The statements made by a girl, Nayirah before a Congressional Human Rights Caucus on October 10, 1990 hearing that she had seen Kuwait babies in incubators being thrown out. She said “I volunteered at the al-Addan hospital with twelve other women who wanted to help as well. I was the youngest volunteer. The other women were from twenty to thirty years old. While I was there I saw the Iraqi soldiers come into the hospital with guns. They took the babies out of the incubators, took the incubators and left the children to die on the cold floor.[crying] It was horrifying.”
In 1992, it was revealed that Nayirah’s last name was al-Sabah. and that she was the daughter of Saud bin Nasir Al-Sabah, the Kuwaiti ambassador to the United States.

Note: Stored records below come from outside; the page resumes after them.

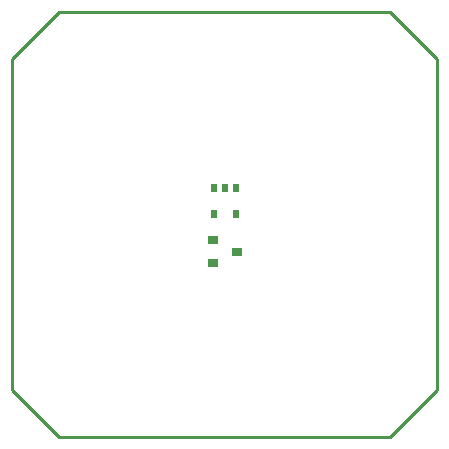
<source format=gbp>
%FSLAX24Y24*%
%MOIN*%
G70*
G01*
G75*
G04 Layer_Color=128*
G04:AMPARAMS|DCode=10|XSize=100mil|YSize=17mil|CornerRadius=0mil|HoleSize=0mil|Usage=FLASHONLY|Rotation=90.000|XOffset=0mil|YOffset=0mil|HoleType=Round|Shape=Octagon|*
%AMOCTAGOND10*
4,1,8,0.0043,0.0500,-0.0043,0.0500,-0.0085,0.0458,-0.0085,-0.0458,-0.0043,-0.0500,0.0043,-0.0500,0.0085,-0.0458,0.0085,0.0458,0.0043,0.0500,0.0*
%
%ADD10OCTAGOND10*%

%ADD11R,0.0170X0.1000*%
%ADD12C,0.0100*%
%ADD13C,0.0200*%
%ADD14R,0.0625X0.0625*%
%ADD15R,0.0625X0.0625*%
%ADD16R,0.1575X0.0394*%
%ADD17R,0.1181X0.0394*%
%ADD18R,0.1575X0.1181*%
%ADD19R,0.1181X0.1575*%
%ADD20R,0.0197X0.0315*%
%ADD21R,0.0350X0.0310*%
%ADD22R,0.3700X0.1900*%
%ADD23R,0.3800X0.1900*%
%ADD24R,0.1575X1.2598*%
%ADD25R,1.4173X0.1575*%
%ADD26R,0.1575X1.2598*%
%ADD27R,1.1024X0.1575*%
G04:AMPARAMS|DCode=28|XSize=108mil|YSize=25mil|CornerRadius=0mil|HoleSize=0mil|Usage=FLASHONLY|Rotation=90.000|XOffset=0mil|YOffset=0mil|HoleType=Round|Shape=Octagon|*
%AMOCTAGOND28*
4,1,8,0.0063,0.0540,-0.0063,0.0540,-0.0125,0.0478,-0.0125,-0.0478,-0.0063,-0.0540,0.0063,-0.0540,0.0125,-0.0478,0.0125,0.0478,0.0063,0.0540,0.0*
%
%ADD28OCTAGOND28*%

%ADD29R,0.0250X0.1080*%
%ADD30R,0.0705X0.0705*%
%ADD31R,0.0705X0.0705*%
%ADD32R,0.0080X0.0080*%
%ADD33R,0.1655X0.0474*%
%ADD34R,0.1261X0.0474*%
%ADD35R,0.1655X0.1261*%
%ADD36R,0.1261X0.1655*%
%ADD37R,1.2598X0.1575*%
%ADD38R,0.1575X1.1024*%
%ADD39R,0.0277X0.0395*%
%ADD40R,0.0430X0.0390*%
D12*
X32984Y37101D02*
X44008D01*
X45582Y35526D01*
Y24502D02*
Y35526D01*
X44008Y22927D02*
X45582Y24502D01*
X32984Y22927D02*
X44008D01*
X31409Y24502D02*
X32984Y22927D01*
X31409Y24502D02*
Y35526D01*
X32984Y37101D01*
D20*
X38874Y31233D02*
D03*
X38500D02*
D03*
X38126D02*
D03*
X38874Y30367D02*
D03*
X38126D02*
D03*
D21*
X38110Y28730D02*
D03*
Y29470D02*
D03*
X38900Y29100D02*
D03*
M02*

</source>
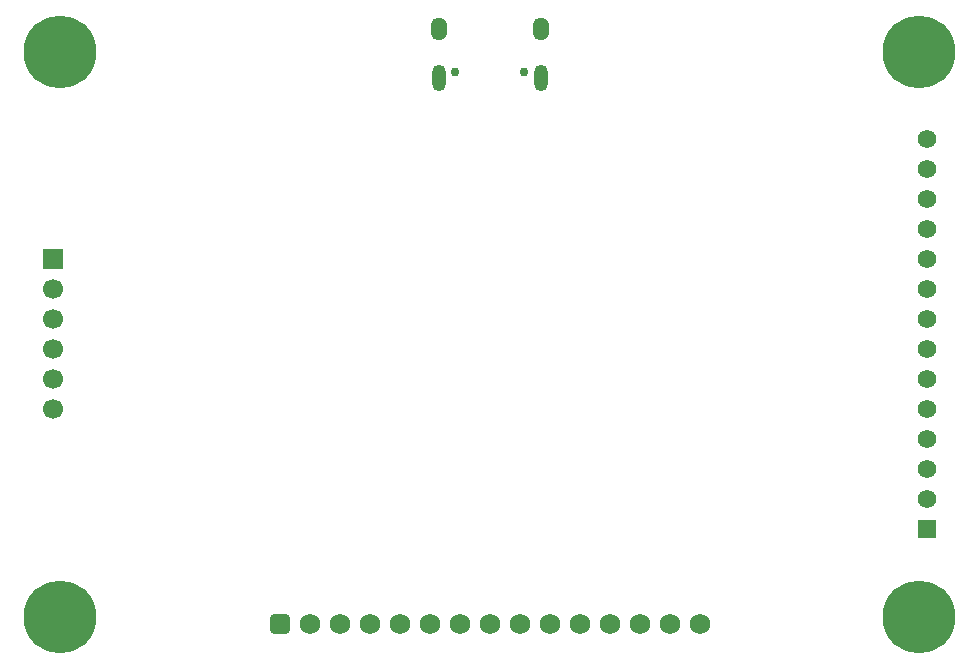
<source format=gbs>
G04*
G04 #@! TF.GenerationSoftware,Altium Limited,Altium Designer,26.1.1 (7)*
G04*
G04 Layer_Color=16711935*
%FSLAX25Y25*%
%MOIN*%
G70*
G04*
G04 #@! TF.SameCoordinates,80A9187B-927A-44A2-B289-347268ADEE1A*
G04*
G04*
G04 #@! TF.FilePolarity,Negative*
G04*
G01*
G75*
%ADD41O,0.04528X0.08858*%
%ADD42C,0.02953*%
%ADD43O,0.05315X0.07677*%
%ADD44R,0.06693X0.06693*%
%ADD45C,0.06693*%
%ADD46C,0.06890*%
G04:AMPARAMS|DCode=47|XSize=68.9mil|YSize=68.9mil|CornerRadius=18.7mil|HoleSize=0mil|Usage=FLASHONLY|Rotation=0.000|XOffset=0mil|YOffset=0mil|HoleType=Round|Shape=RoundedRectangle|*
%AMROUNDEDRECTD47*
21,1,0.06890,0.03150,0,0,0.0*
21,1,0.03150,0.06890,0,0,0.0*
1,1,0.03740,0.01575,-0.01575*
1,1,0.03740,-0.01575,-0.01575*
1,1,0.03740,-0.01575,0.01575*
1,1,0.03740,0.01575,0.01575*
%
%ADD47ROUNDEDRECTD47*%
%ADD48R,0.06181X0.06181*%
%ADD49C,0.06181*%
%ADD50C,0.24213*%
D41*
X140472Y193691D02*
D03*
X174488D02*
D03*
D42*
X168858Y195659D02*
D03*
X146102D02*
D03*
D43*
X174488Y210148D02*
D03*
X140472D02*
D03*
D44*
X11811Y133268D02*
D03*
D45*
Y123268D02*
D03*
Y113268D02*
D03*
Y103268D02*
D03*
Y93268D02*
D03*
Y83268D02*
D03*
D46*
X197480Y11811D02*
D03*
X187480D02*
D03*
X177480D02*
D03*
X157480D02*
D03*
X147480D02*
D03*
X127480D02*
D03*
X107480D02*
D03*
X97480D02*
D03*
X117480D02*
D03*
X137480D02*
D03*
X167480D02*
D03*
X207480D02*
D03*
X217480D02*
D03*
X227480D02*
D03*
D47*
X87480D02*
D03*
D48*
X303150Y43268D02*
D03*
D49*
Y53268D02*
D03*
Y63268D02*
D03*
Y73268D02*
D03*
Y83268D02*
D03*
Y93268D02*
D03*
Y103268D02*
D03*
Y113268D02*
D03*
Y123268D02*
D03*
Y133268D02*
D03*
Y143268D02*
D03*
Y153268D02*
D03*
Y163268D02*
D03*
Y173268D02*
D03*
D50*
X300787Y202362D02*
D03*
Y14173D02*
D03*
X14173D02*
D03*
Y202362D02*
D03*
M02*

</source>
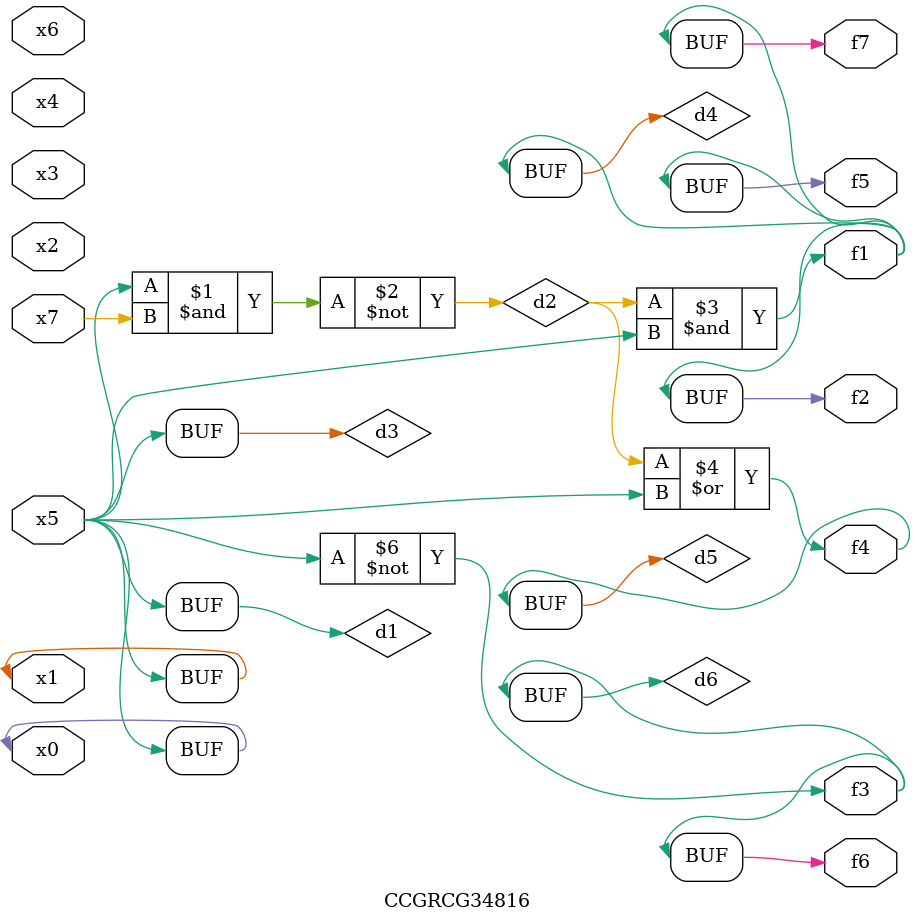
<source format=v>
module CCGRCG34816(
	input x0, x1, x2, x3, x4, x5, x6, x7,
	output f1, f2, f3, f4, f5, f6, f7
);

	wire d1, d2, d3, d4, d5, d6;

	buf (d1, x0, x5);
	nand (d2, x5, x7);
	buf (d3, x0, x1);
	and (d4, d2, d3);
	or (d5, d2, d3);
	nor (d6, d1, d3);
	assign f1 = d4;
	assign f2 = d4;
	assign f3 = d6;
	assign f4 = d5;
	assign f5 = d4;
	assign f6 = d6;
	assign f7 = d4;
endmodule

</source>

It was revealed that her testimony was organized as part of the Citizens for a Free Kuwait public relations campaign which was run by Hill & Knowlton for the Kuwaiti government. Following this, al-Sabah’s testimony has come to be regarded as a classic example of modern wartime propaganda. The girl was coached by the public relations firm Hill & Knowlton. Hill & Knowlton is estimated to have been given as much as $12 million by the Kuwaitis for their public relations campaign.
There is an underground media which presents a different view of political activity. Some of these people working in this environment do magnificent investigative work counteracting the spin provided by the mainstream media. The universal use of filming devices, cameras and cell phone have provided proof of alternative news. Thorough work has often exposed doctored photos. But one of the amazing exposures from such detailed work is the film seen over the internet of the Prime Minister of Australia giving a speech (on March the 18th 2003) giving a speech on the weapons of mass destruction etc. in Iraq and simultaneously showing the exactly the same speech being given by the Prime Minister of Canada (on March 20th 2003) to their respective houses of Parliament. It must have taken much detailed work to uncover this “coincidence”. We are left to wonder where this PR spin has come from.
For internet users:
www.youtube.com/watch?v=KB5ljM3AJ2c&feature=youtube_gdata_player
A recent and more egregious example of the way the public is “spun” comes from the once respected BBC and their journalist Ian Pannel. In August 2013 a news item was played coming from the war in Syria. A doctor was interviewed while working on some victims. She says it was “some form of napalm”. In September 2013 the BBC broadcast the same clip, but the reference to napalm had been changed to “chemical weapons”. We must be grateful that there was an observant person who spotted it. The BBC has yet to explain who and how the clip was doctored.
The term ‘public relations’ is morphing into ‘corporate communications’.
— previously published in the Nelson Institute Review.